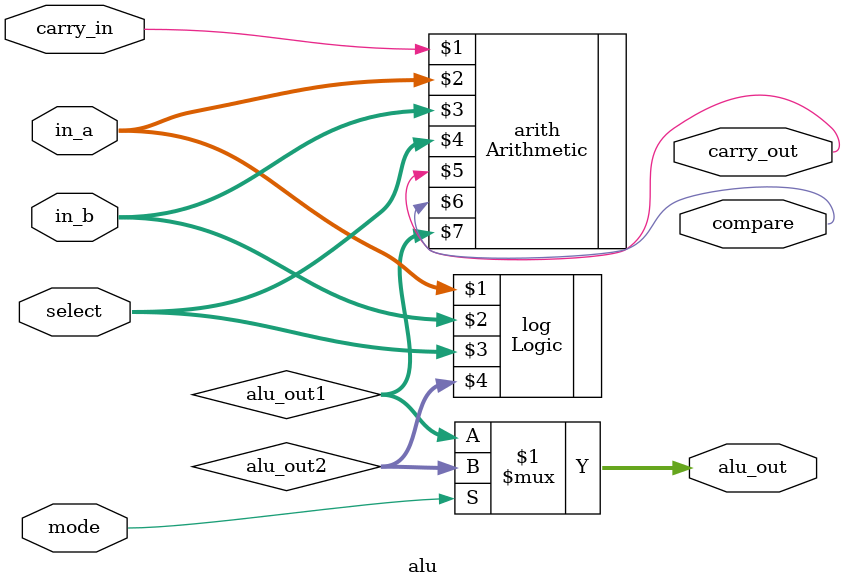
<source format=v>
module alu (
        input  wire        carry_in,
        input  wire [15:0] in_a,
        input  wire [15:0] in_b,
        input  wire [2:0]  select,
        input  wire        mode,
        output wire        carry_out,
        output wire        compare,
        output wire [15:0] alu_out
);
reg [15:0] alu_out1, alu_out2;
Arithmetic arith(carry_in, in_a, in_b, select, carry_out, compare, alu_out1);
Logic log (in_a, in_b, select, alu_out2);

assign alu_out = (mode) ? alu_out2 : alu_out1;
endmodule


</source>
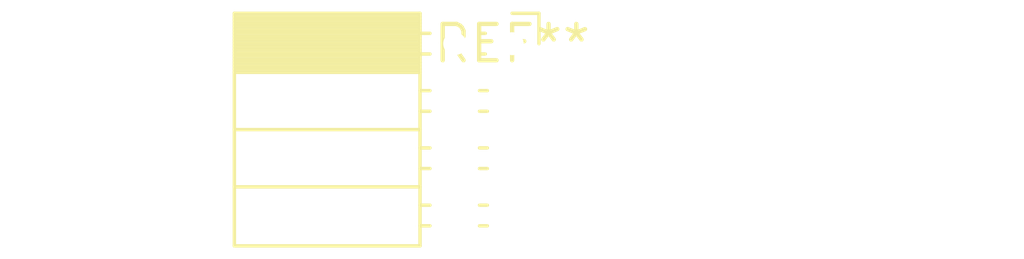
<source format=kicad_pcb>
(kicad_pcb (version 20240108) (generator pcbnew)

  (general
    (thickness 1.6)
  )

  (paper "A4")
  (layers
    (0 "F.Cu" signal)
    (31 "B.Cu" signal)
    (32 "B.Adhes" user "B.Adhesive")
    (33 "F.Adhes" user "F.Adhesive")
    (34 "B.Paste" user)
    (35 "F.Paste" user)
    (36 "B.SilkS" user "B.Silkscreen")
    (37 "F.SilkS" user "F.Silkscreen")
    (38 "B.Mask" user)
    (39 "F.Mask" user)
    (40 "Dwgs.User" user "User.Drawings")
    (41 "Cmts.User" user "User.Comments")
    (42 "Eco1.User" user "User.Eco1")
    (43 "Eco2.User" user "User.Eco2")
    (44 "Edge.Cuts" user)
    (45 "Margin" user)
    (46 "B.CrtYd" user "B.Courtyard")
    (47 "F.CrtYd" user "F.Courtyard")
    (48 "B.Fab" user)
    (49 "F.Fab" user)
    (50 "User.1" user)
    (51 "User.2" user)
    (52 "User.3" user)
    (53 "User.4" user)
    (54 "User.5" user)
    (55 "User.6" user)
    (56 "User.7" user)
    (57 "User.8" user)
    (58 "User.9" user)
  )

  (setup
    (pad_to_mask_clearance 0)
    (pcbplotparams
      (layerselection 0x00010fc_ffffffff)
      (plot_on_all_layers_selection 0x0000000_00000000)
      (disableapertmacros false)
      (usegerberextensions false)
      (usegerberattributes false)
      (usegerberadvancedattributes false)
      (creategerberjobfile false)
      (dashed_line_dash_ratio 12.000000)
      (dashed_line_gap_ratio 3.000000)
      (svgprecision 4)
      (plotframeref false)
      (viasonmask false)
      (mode 1)
      (useauxorigin false)
      (hpglpennumber 1)
      (hpglpenspeed 20)
      (hpglpendiameter 15.000000)
      (dxfpolygonmode false)
      (dxfimperialunits false)
      (dxfusepcbnewfont false)
      (psnegative false)
      (psa4output false)
      (plotreference false)
      (plotvalue false)
      (plotinvisibletext false)
      (sketchpadsonfab false)
      (subtractmaskfromsilk false)
      (outputformat 1)
      (mirror false)
      (drillshape 1)
      (scaleselection 1)
      (outputdirectory "")
    )
  )

  (net 0 "")

  (footprint "PinSocket_2x04_P2.00mm_Horizontal" (layer "F.Cu") (at 0 0))

)

</source>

※

A verbatim copy of the records is expected, from their first line through the line with "carry_out, compare, alu_out1);", inclusive, with the pictures removed.

<source format=v>
module alu (
        input  wire        carry_in,
        input  wire [15:0] in_a,
        input  wire [15:0] in_b,
        input  wire [2:0]  select,
        input  wire        mode,
        output wire        carry_out,
        output wire        compare,
        output wire [15:0] alu_out
);
reg [15:0] alu_out1, alu_out2;
Arithmetic arith(carry_in, in_a, in_b, select, carry_out, compare, alu_out1);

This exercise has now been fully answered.